PROVIDED ENTRIES below:

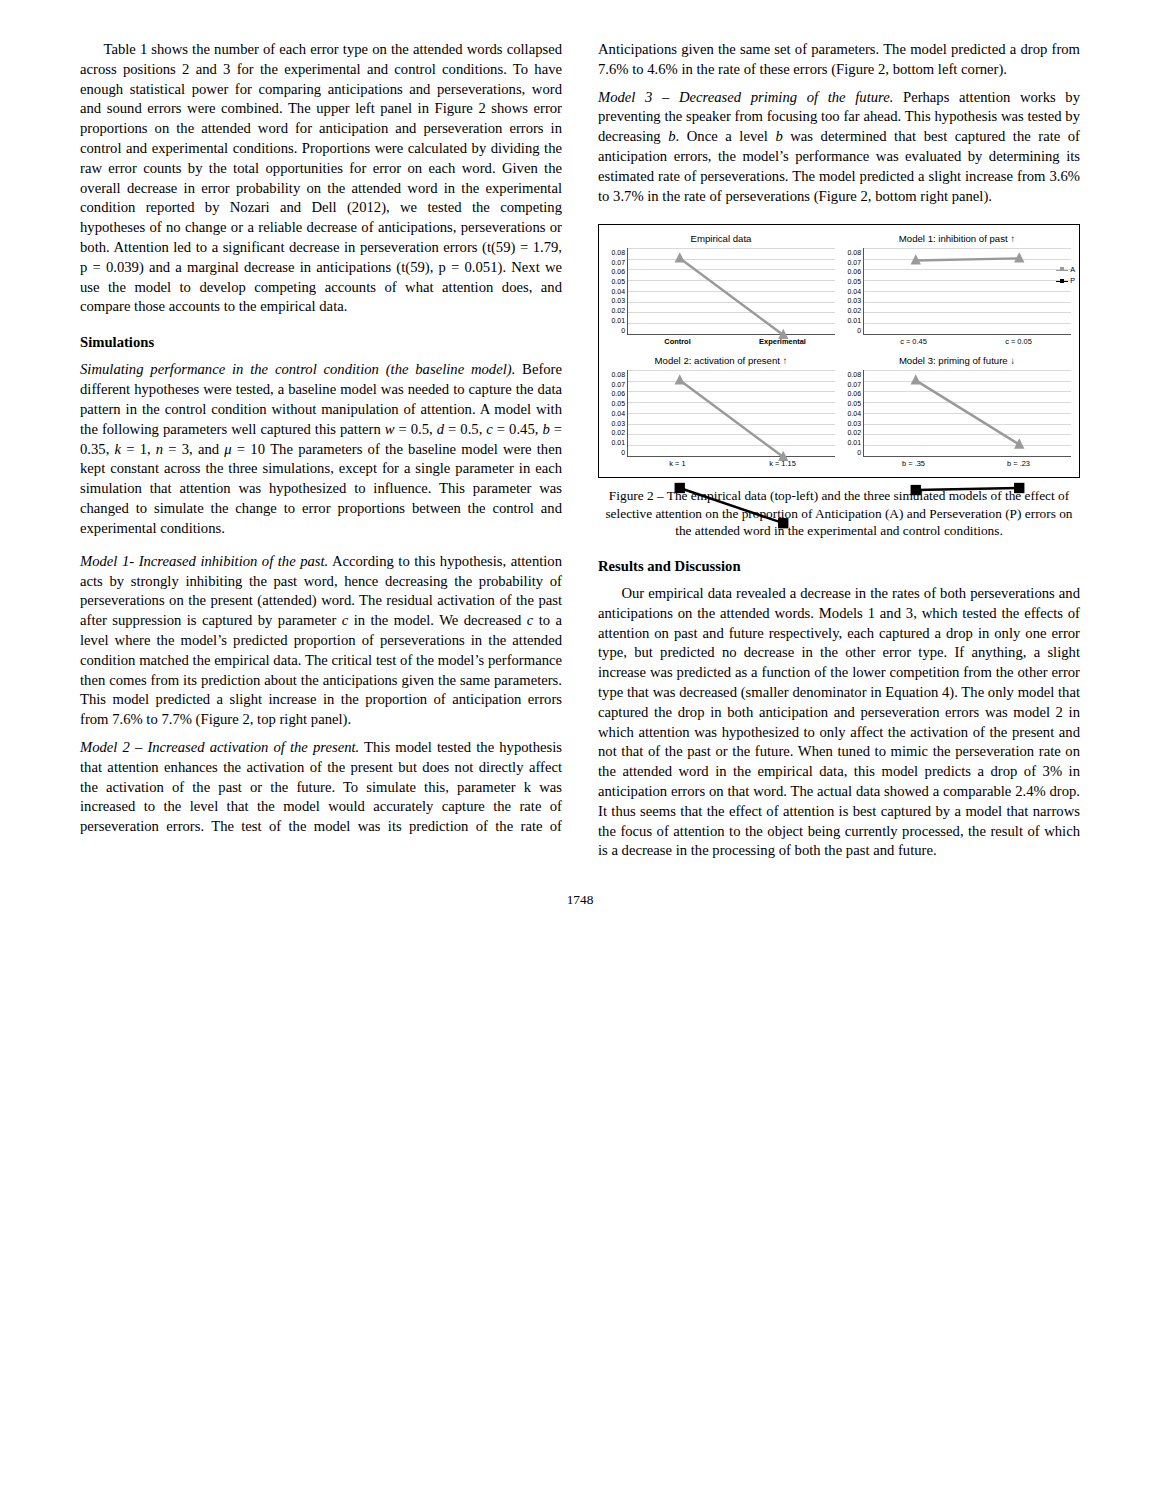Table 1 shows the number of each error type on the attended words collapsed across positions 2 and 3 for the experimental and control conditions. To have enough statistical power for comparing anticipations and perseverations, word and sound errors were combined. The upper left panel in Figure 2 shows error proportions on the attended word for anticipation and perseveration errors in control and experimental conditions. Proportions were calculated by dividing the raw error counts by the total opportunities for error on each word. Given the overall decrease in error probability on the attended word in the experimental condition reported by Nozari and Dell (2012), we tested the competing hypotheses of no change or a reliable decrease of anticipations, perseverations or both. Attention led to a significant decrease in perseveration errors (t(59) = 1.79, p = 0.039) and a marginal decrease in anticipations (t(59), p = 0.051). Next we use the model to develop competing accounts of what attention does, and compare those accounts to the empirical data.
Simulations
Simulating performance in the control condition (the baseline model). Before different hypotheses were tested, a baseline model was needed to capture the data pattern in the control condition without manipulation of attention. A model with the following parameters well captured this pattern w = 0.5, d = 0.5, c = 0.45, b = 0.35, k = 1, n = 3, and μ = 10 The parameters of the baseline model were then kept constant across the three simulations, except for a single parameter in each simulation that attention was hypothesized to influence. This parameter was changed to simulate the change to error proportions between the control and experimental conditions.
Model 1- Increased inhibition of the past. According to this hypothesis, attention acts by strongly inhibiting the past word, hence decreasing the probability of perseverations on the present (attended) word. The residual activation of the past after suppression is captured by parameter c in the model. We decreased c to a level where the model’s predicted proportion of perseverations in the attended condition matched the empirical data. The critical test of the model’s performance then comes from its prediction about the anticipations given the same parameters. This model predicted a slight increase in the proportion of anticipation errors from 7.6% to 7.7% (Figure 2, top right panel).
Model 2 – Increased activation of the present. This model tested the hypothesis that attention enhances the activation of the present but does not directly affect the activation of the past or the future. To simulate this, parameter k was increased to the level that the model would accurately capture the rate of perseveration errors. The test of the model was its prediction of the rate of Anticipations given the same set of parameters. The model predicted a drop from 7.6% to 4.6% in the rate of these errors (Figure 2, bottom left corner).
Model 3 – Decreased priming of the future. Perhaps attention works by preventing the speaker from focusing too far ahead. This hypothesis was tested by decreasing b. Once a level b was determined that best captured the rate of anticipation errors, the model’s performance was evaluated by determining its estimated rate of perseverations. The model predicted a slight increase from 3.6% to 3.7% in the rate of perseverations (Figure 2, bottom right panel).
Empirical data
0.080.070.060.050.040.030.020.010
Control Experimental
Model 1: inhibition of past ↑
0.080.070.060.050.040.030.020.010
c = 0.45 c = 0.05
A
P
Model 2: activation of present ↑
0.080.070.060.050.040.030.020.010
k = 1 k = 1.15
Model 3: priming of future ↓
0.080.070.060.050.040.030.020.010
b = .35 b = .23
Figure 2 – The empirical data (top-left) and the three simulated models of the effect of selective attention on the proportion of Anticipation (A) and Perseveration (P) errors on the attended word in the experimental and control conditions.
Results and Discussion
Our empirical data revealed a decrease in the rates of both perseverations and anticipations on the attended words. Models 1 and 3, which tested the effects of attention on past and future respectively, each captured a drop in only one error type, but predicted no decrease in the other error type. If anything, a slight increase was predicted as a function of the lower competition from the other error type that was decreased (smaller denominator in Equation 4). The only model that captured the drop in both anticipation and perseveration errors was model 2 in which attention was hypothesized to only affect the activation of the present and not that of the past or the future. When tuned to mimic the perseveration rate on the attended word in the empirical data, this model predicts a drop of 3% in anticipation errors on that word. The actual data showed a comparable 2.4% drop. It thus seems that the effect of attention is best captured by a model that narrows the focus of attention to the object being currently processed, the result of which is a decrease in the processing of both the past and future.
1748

End of PROVIDED ENTRIES.

» EXERCISE GOAL: A word-for-word repetition of the data above, without pictures, is the expected answer.

» TASK SOLUTION:
Table 1 shows the number of each error type on the attended words collapsed across positions 2 and 3 for the experimental and control conditions. To have enough statistical power for comparing anticipations and perseverations, word and sound errors were combined. The upper left panel in Figure 2 shows error proportions on the attended word for anticipation and perseveration errors in control and experimental conditions. Proportions were calculated by dividing the raw error counts by the total opportunities for error on each word. Given the overall decrease in error probability on the attended word in the experimental condition reported by Nozari and Dell (2012), we tested the competing hypotheses of no change or a reliable decrease of anticipations, perseverations or both. Attention led to a significant decrease in perseveration errors (t(59) = 1.79, p = 0.039) and a marginal decrease in anticipations (t(59), p = 0.051). Next we use the model to develop competing accounts of what attention does, and compare those accounts to the empirical data.
Simulations
Simulating performance in the control condition (the baseline model). Before different hypotheses were tested, a baseline model was needed to capture the data pattern in the control condition without manipulation of attention. A model with the following parameters well captured this pattern w = 0.5, d = 0.5, c = 0.45, b = 0.35, k = 1, n = 3, and μ = 10 The parameters of the baseline model were then kept constant across the three simulations, except for a single parameter in each simulation that attention was hypothesized to influence. This parameter was changed to simulate the change to error proportions between the control and experimental conditions.
Model 1- Increased inhibition of the past. According to this hypothesis, attention acts by strongly inhibiting the past word, hence decreasing the probability of perseverations on the present (attended) word. The residual activation of the past after suppression is captured by parameter c in the model. We decreased c to a level where the model’s predicted proportion of perseverations in the attended condition matched the empirical data. The critical test of the model’s performance then comes from its prediction about the anticipations given the same parameters. This model predicted a slight increase in the proportion of anticipation errors from 7.6% to 7.7% (Figure 2, top right panel).
Model 2 – Increased activation of the present. This model tested the hypothesis that attention enhances the activation of the present but does not directly affect the activation of the past or the future. To simulate this, parameter k was increased to the level that the model would accurately capture the rate of perseveration errors. The test of the model was its prediction of the rate of Anticipations given the same set of parameters. The model predicted a drop from 7.6% to 4.6% in the rate of these errors (Figure 2, bottom left corner).
Model 3 – Decreased priming of the future. Perhaps attention works by preventing the speaker from focusing too far ahead. This hypothesis was tested by decreasing b. Once a level b was determined that best captured the rate of anticipation errors, the model’s performance was evaluated by determining its estimated rate of perseverations. The model predicted a slight increase from 3.6% to 3.7% in the rate of perseverations (Figure 2, bottom right panel).
Empirical data
0.080.070.060.050.040.030.020.010
Control Experimental
Model 1: inhibition of past ↑
0.080.070.060.050.040.030.020.010
c = 0.45 c = 0.05
A
P
Model 2: activation of present ↑
0.080.070.060.050.040.030.020.010
k = 1 k = 1.15
Model 3: priming of future ↓
0.080.070.060.050.040.030.020.010
b = .35 b = .23
Figure 2 – The empirical data (top-left) and the three simulated models of the effect of selective attention on the proportion of Anticipation (A) and Perseveration (P) errors on the attended word in the experimental and control conditions.
Results and Discussion
Our empirical data revealed a decrease in the rates of both perseverations and anticipations on the attended words. Models 1 and 3, which tested the effects of attention on past and future respectively, each captured a drop in only one error type, but predicted no decrease in the other error type. If anything, a slight increase was predicted as a function of the lower competition from the other error type that was decreased (smaller denominator in Equation 4). The only model that captured the drop in both anticipation and perseveration errors was model 2 in which attention was hypothesized to only affect the activation of the present and not that of the past or the future. When tuned to mimic the perseveration rate on the attended word in the empirical data, this model predicts a drop of 3% in anticipation errors on that word. The actual data showed a comparable 2.4% drop. It thus seems that the effect of attention is best captured by a model that narrows the focus of attention to the object being currently processed, the result of which is a decrease in the processing of both the past and future.
1748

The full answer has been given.